Вырь. Час пса и волка - страница 39



– Что за?.. – он заворошился на месте. – Грачонок, это ты гремишь?

В ответ молчание, шорох и сопение на полу. Синий отблеск бесовского глаза. Разумеется, это она.

– «Это святой отец шумит», – нудясь от скуки, подсказал Каргаш. – «Явился сюда под покровом ночи, чтобы хуй об тебя вытереть. А как ты проснулся – побежал к себе».

Ворча себе под нос, Мизгирь сел на разложенной на полу лежанке, вытягивая ноги в шерстяных носках на пыльный пол. Принялся разыскивать свои сапоги.

– Грачонок, зажги свечу. Очень тебя прошу. Что на этот раз? Ты ударилась? Всё, ни шагу больше. Хватит ронять вещи.

Мизгирь усиленно сосредоточился. С каждым днём становилось всё труднее чувствовать нити кудес, пронизывающие пространство.

«Неудивительно, зная, что моя жизнь на исходе. Дошло до того, что мне снится покойный отец – серьезный повод, чтобы начать рыть себе могилу. В одиночку Грачонок не справится. У неё силы, как у комара».

Наконец Мизгирь поднял руку, проникая сквозь призрачный Покров и отщипывая, будто крошку от хлеба, крупицу от кудесовой нити. Вопреки тому, что вблизи монастыря Покров, – невидимый рубеж, отделяющий царство живых от предцарствия мёртвых, – обветшал и явственно местами пришёл в абсолютнейшую негодность, собственные силы подводили его до крайности. И всё же Мизгирь совладал и вытянул крупицу света на свою сторону. Затем ещё одну, и ещё.

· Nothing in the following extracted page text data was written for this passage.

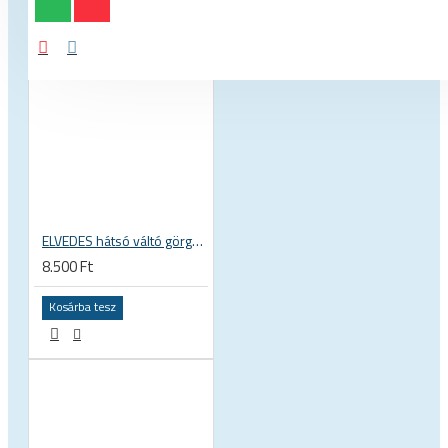
ELVEDES hátsó váltó görgő, fogaskerék, rozsdamentes, tömített ABEC 5 csapágy, Shimano SRAM Campagnolo 9 10 11s CP2017100
8.500 Ft
Kosárba tesz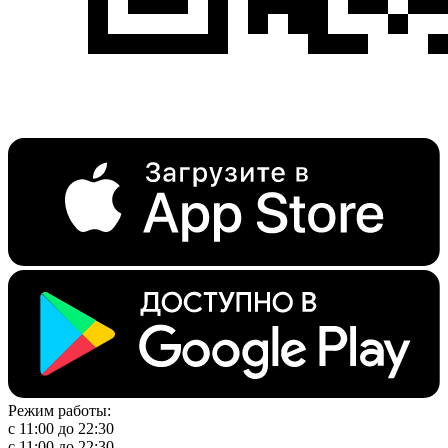
Режим работы:
с 11:00 до 22:30
с 11:00 до 22:30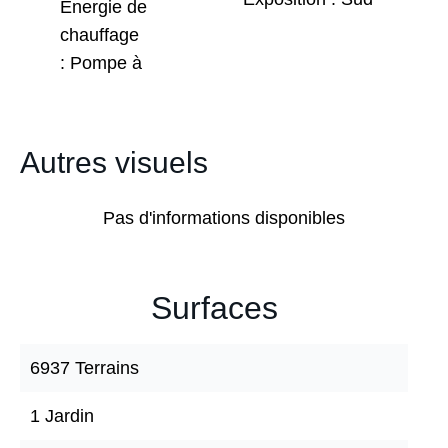
Énergie de
chauffage
Pompe à
Autres visuels
Pas d'informations disponibles
Surfaces
6937 Terrains
1 Jardin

Крохотная монашеская келья озарилась призрачным белым свечением.

Мизгирь нахмурился. Страшно было думать, как тяжело придётся в случае, если обстоятельства вынудят его прибегнуть к плетению. Он мог биться об заклад, что стоило ему начать сплетать между собой нити кудес, как всё тело его посыплется, подобно сгоревшей в пепел головешке.

Мизгирь подошёл к окну, отворил деревянные ставни. Стоял ясный вечер. Он проспал всю ночь, утро и добрую половину дня.

– Тебя кормили? – мрачным тоном обратился он к Грачонку, смущенно топчущейся возле стола.

Она кивнула.

– Хорошо, тогда я ненадолго уйду. Пока меня нет, оставайся в келье. Скоро начнёт темнеть.

Грачонок хотела было что-то ему поведать, но вдруг огорченно поникла. Не будь Мизгирь в этот момент захвачен врасплох собственным бессилием, он наверняка бы вынудил себя расспросить Грачонка о её выраженном поведении. Но в итоге он счёл, что юница просто хотела воспользоваться ночным горшком без свидетеля, и теперь ей не терпелось дождаться, когда он уйдёт.

– У нас достаточно свечей, – прежде чем покинуть келью, Мизгирь последний раз взглянул на Грачонка. – Если снова начнёшь бояться темноты, просто зажги. Не нужно терпеть.

Грачонок робко кивнула, присаживаясь обратно на край своего соломенного тюфяка, накрытого подстилкой из овчины. Руки Грачонок украдкой сложила у себя внизу живота.

«Она до сих пор не высыпается из-за мучащих её кошмаров», – изможденно подумал Мизгирь. – «Но я настолько бездарен, что себе не могу помочь в этом вопросе».

– Понос после пищи? – пытаясь разбавить их беседу, спросил Мизгирь, чувствуя себя при этом до чудовищности халтурно.

Не зная, как иначе проявить свою заботу, он зацепился за движение её рук. Но после его вопроса Грачонок тут же переместила их себе за спину, будто он уличил её в нечто очень постыдном. Девочка быстро-быстро замотала головой.

– Все вещи останутся с тобой. В случае чего, ты знаешь, что использовать.

Грачонок отвернулась к нему спиной, кивнула.

– «Омерзительно», – ворчал Каргаш. – «С ума сойти можно».